Reproduce, exactly and only, the lines of the data that follows from the one containing "pinky mcp: (459, 395)" down to the one containing "thumb ip: (78, 176)", without pictures.

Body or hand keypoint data

[Start of section]

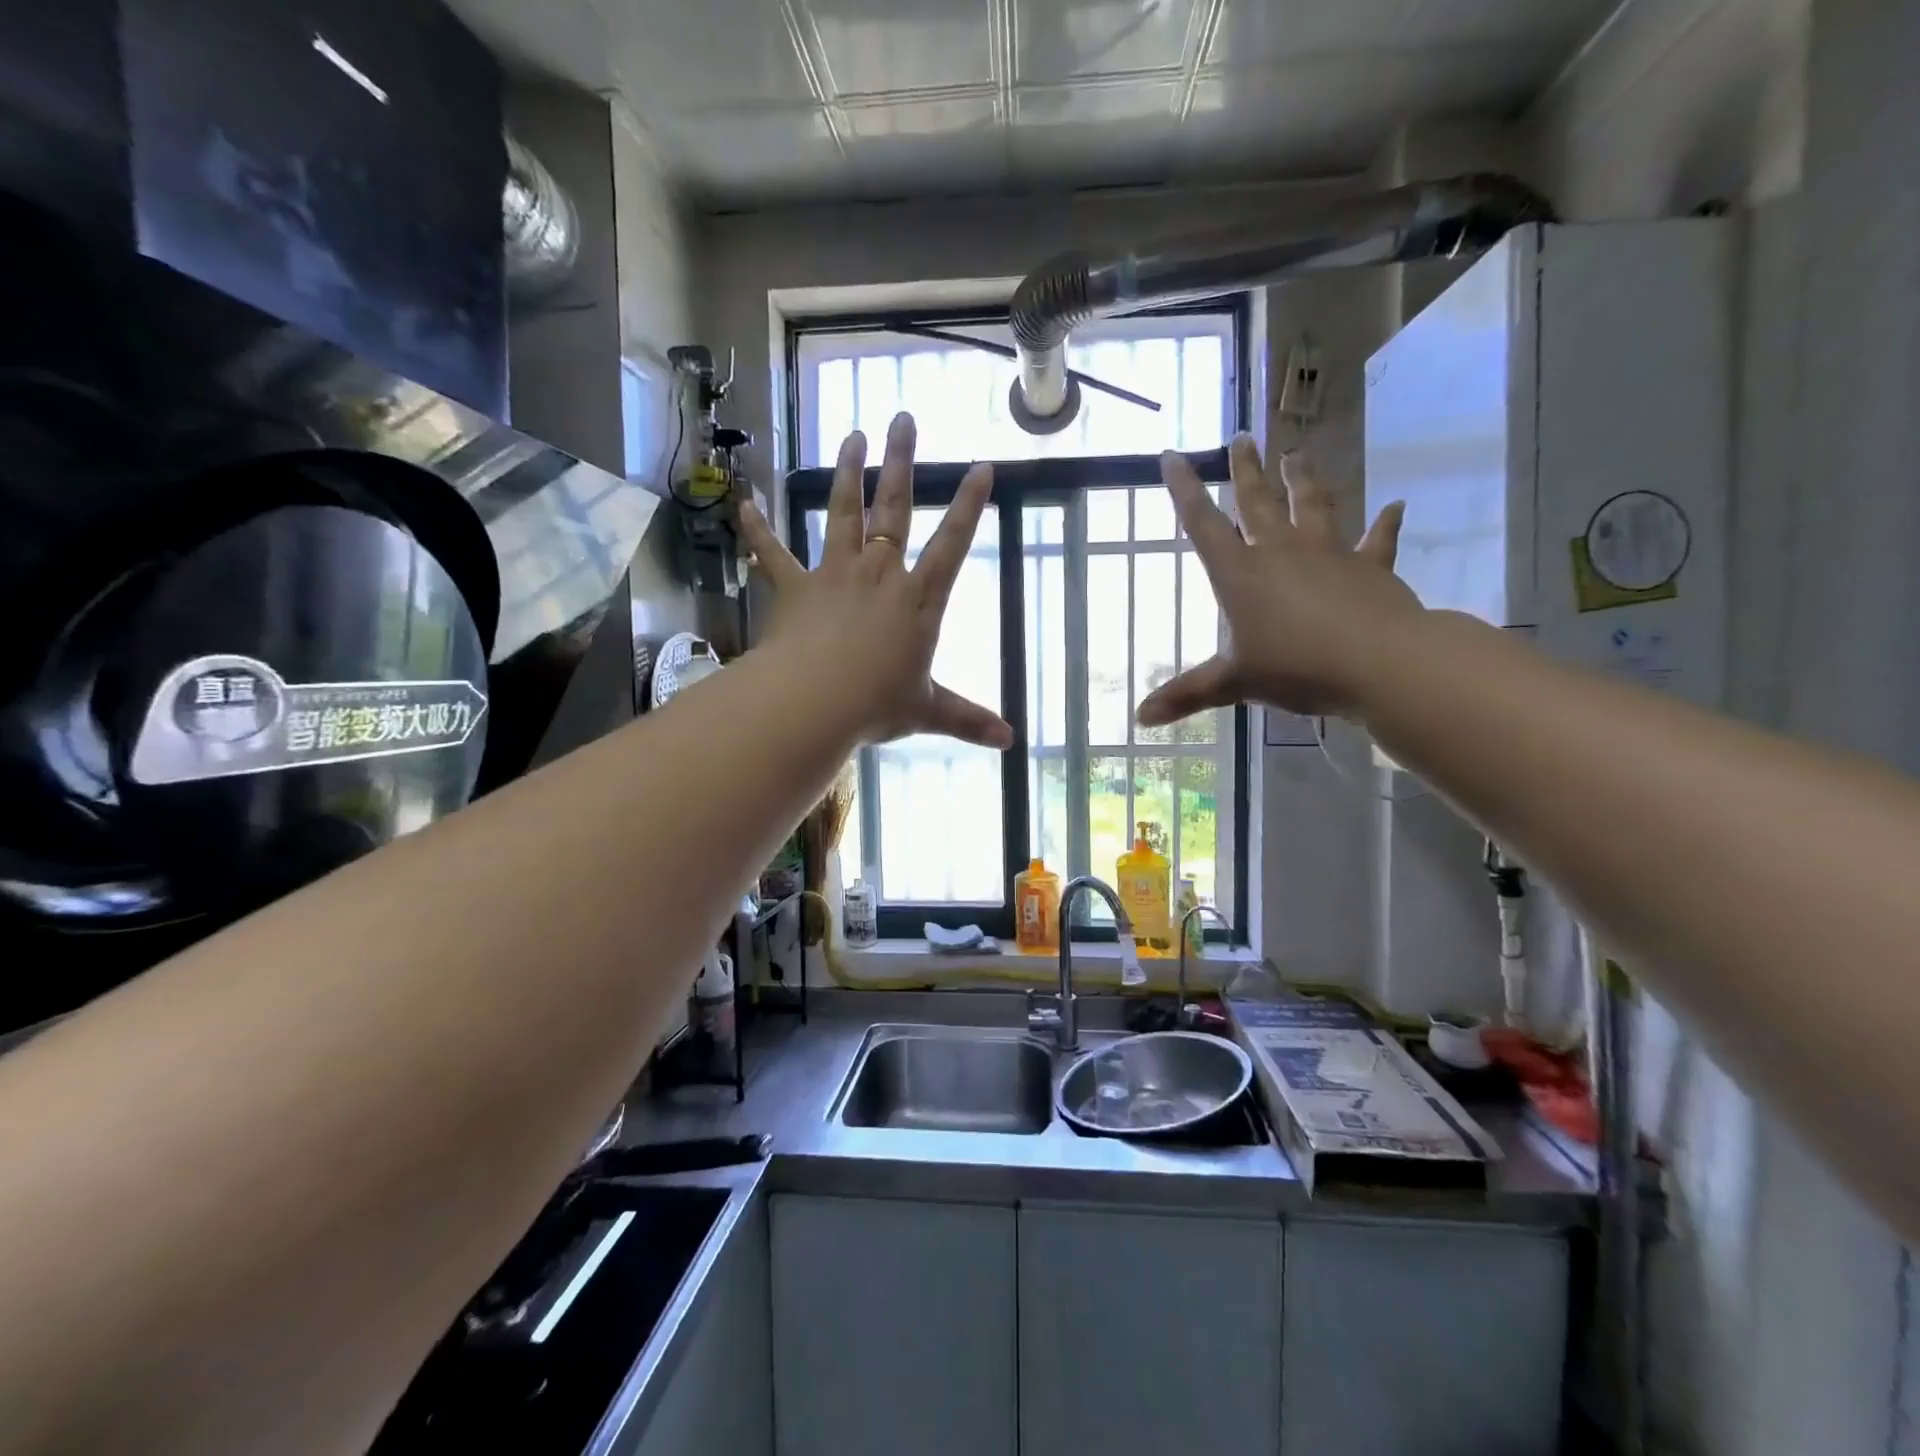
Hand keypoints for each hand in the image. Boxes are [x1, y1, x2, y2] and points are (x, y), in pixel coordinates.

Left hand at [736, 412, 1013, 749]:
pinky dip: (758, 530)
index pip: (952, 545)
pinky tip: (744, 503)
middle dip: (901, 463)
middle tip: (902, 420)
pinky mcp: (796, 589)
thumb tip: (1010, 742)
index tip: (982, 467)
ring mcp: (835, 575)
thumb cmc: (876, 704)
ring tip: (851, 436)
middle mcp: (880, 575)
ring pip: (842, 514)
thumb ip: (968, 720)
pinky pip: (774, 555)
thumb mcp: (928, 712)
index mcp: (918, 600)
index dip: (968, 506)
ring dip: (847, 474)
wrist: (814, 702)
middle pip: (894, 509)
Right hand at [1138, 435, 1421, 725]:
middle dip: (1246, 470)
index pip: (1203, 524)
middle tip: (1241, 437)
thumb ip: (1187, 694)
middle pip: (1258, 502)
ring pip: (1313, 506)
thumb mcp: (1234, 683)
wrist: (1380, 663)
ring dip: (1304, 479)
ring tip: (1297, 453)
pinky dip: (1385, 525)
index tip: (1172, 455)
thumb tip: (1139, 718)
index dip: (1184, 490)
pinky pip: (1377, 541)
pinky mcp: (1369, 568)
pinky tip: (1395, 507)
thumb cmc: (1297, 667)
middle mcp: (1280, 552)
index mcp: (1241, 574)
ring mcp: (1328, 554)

[End of section]
[Start of section]

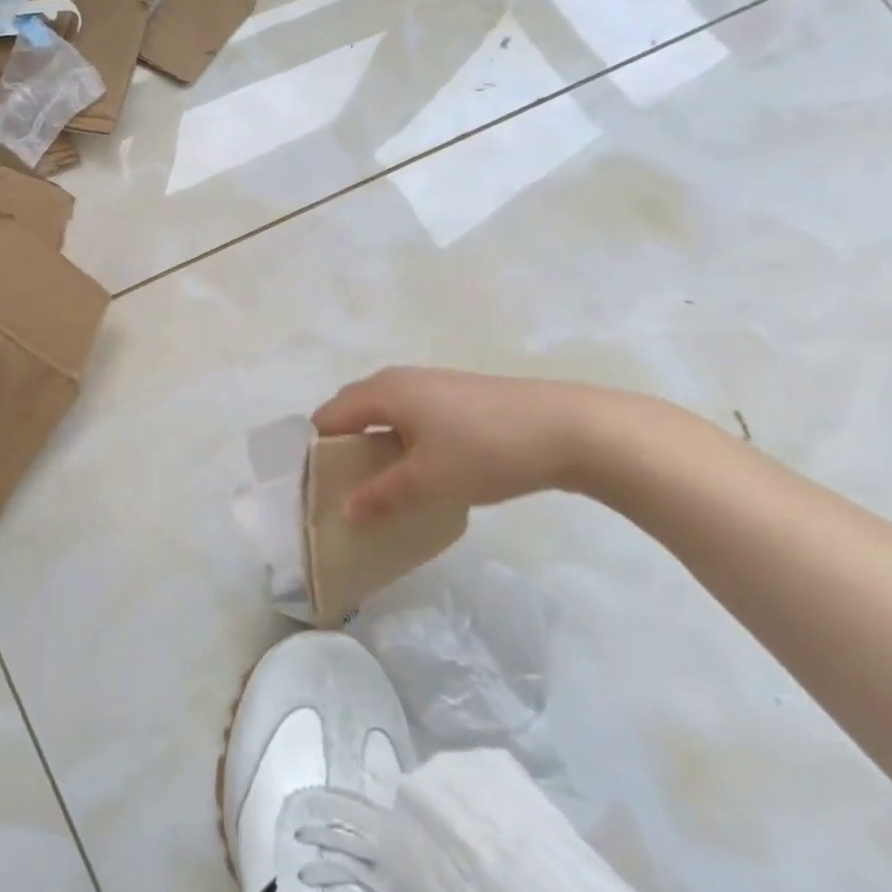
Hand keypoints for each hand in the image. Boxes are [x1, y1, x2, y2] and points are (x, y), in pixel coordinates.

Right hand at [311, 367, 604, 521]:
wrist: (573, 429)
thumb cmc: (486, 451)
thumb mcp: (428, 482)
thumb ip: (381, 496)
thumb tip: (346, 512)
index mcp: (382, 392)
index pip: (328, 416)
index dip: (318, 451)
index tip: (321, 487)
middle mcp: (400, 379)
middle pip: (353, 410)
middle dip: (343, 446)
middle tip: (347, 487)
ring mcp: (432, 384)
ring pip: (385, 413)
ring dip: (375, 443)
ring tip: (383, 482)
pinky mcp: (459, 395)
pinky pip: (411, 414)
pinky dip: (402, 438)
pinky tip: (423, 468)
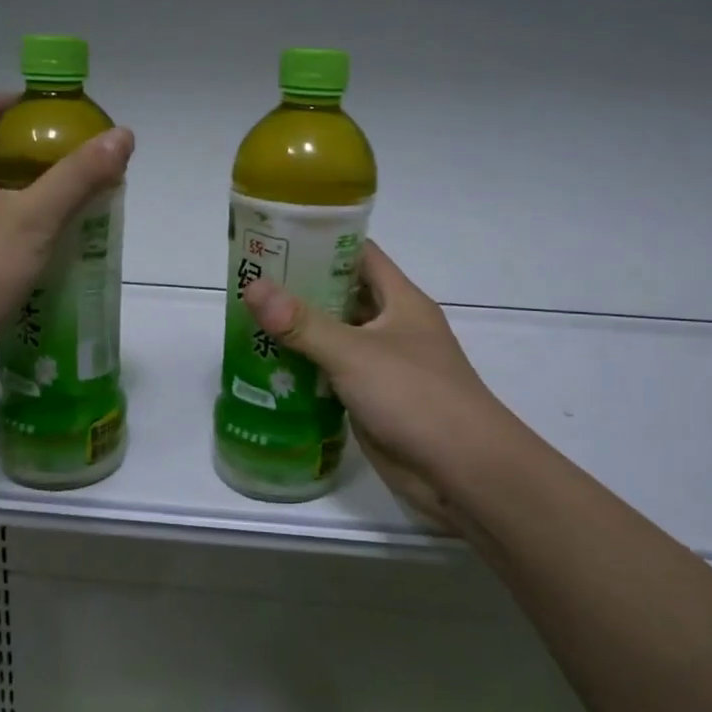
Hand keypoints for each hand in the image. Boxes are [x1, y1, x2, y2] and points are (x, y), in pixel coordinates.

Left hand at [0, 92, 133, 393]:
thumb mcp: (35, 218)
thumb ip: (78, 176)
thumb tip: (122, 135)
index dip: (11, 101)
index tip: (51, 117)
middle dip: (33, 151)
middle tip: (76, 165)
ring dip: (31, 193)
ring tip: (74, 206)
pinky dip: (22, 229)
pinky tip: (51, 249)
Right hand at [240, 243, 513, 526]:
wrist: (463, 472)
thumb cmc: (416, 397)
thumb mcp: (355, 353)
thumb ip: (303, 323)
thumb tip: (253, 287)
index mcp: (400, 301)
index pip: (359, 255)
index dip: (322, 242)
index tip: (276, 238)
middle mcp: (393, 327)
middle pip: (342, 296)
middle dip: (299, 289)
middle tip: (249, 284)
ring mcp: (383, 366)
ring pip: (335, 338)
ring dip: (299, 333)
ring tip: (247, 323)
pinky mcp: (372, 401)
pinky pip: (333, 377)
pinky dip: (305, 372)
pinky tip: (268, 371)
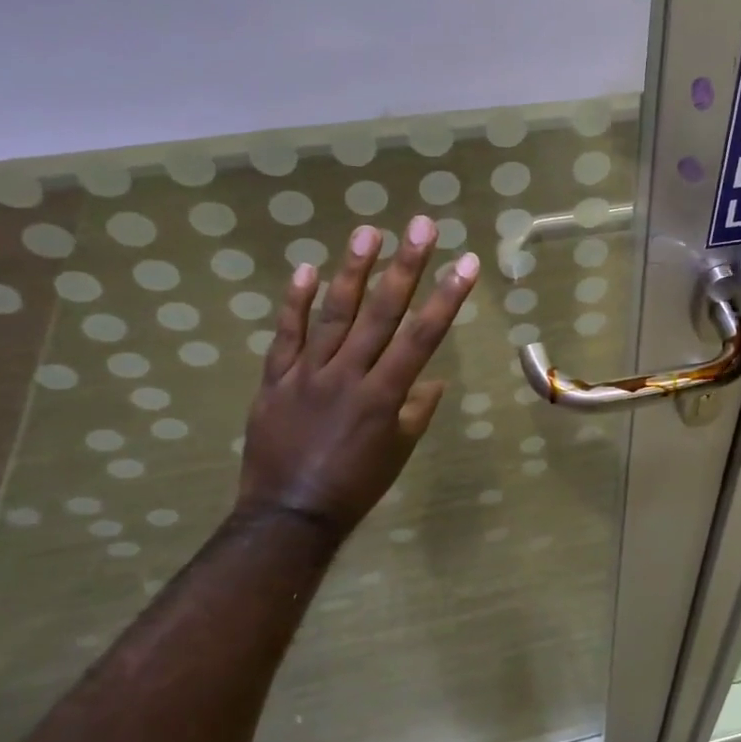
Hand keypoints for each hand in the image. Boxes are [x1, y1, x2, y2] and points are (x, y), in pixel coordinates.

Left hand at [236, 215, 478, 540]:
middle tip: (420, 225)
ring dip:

[End of section]
[Start of section]

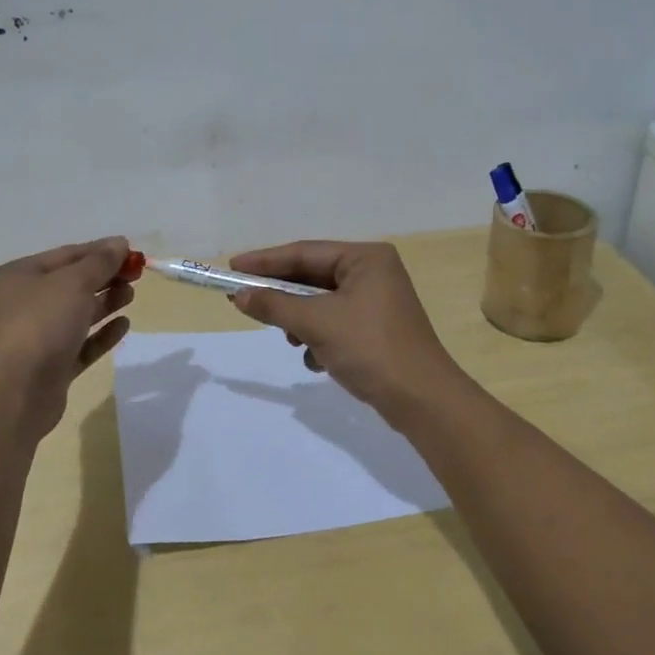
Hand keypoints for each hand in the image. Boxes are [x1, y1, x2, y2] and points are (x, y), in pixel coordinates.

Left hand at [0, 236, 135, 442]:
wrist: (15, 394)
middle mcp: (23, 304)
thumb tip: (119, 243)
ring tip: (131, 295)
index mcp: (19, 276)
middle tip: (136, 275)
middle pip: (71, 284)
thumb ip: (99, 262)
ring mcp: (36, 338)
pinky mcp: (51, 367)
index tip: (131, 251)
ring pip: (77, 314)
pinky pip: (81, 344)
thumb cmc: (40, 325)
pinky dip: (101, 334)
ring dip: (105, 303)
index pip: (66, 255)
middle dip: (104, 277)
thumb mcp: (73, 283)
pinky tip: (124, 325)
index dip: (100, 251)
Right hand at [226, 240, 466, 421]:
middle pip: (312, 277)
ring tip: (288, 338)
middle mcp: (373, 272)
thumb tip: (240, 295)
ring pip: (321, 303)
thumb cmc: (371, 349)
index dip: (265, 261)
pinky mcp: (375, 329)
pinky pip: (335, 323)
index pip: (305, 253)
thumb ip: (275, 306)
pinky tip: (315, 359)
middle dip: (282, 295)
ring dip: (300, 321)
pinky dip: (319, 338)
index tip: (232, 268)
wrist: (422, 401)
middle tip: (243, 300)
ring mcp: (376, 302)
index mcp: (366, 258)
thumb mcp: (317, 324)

[End of section]

Response area
pinky mcp: (459, 395)
pinky pip: (411, 414)
pinky dip: (402, 438)
pinky tip: (423, 468)
Hand keypoints for each hand in the image. Boxes are [x1, y1, x2, y2] and points are (x, y), in pixel coordinates.

Left hand at [0, 92, 133, 393]:
thumb mcp: (35, 218)
thumb ip: (78, 176)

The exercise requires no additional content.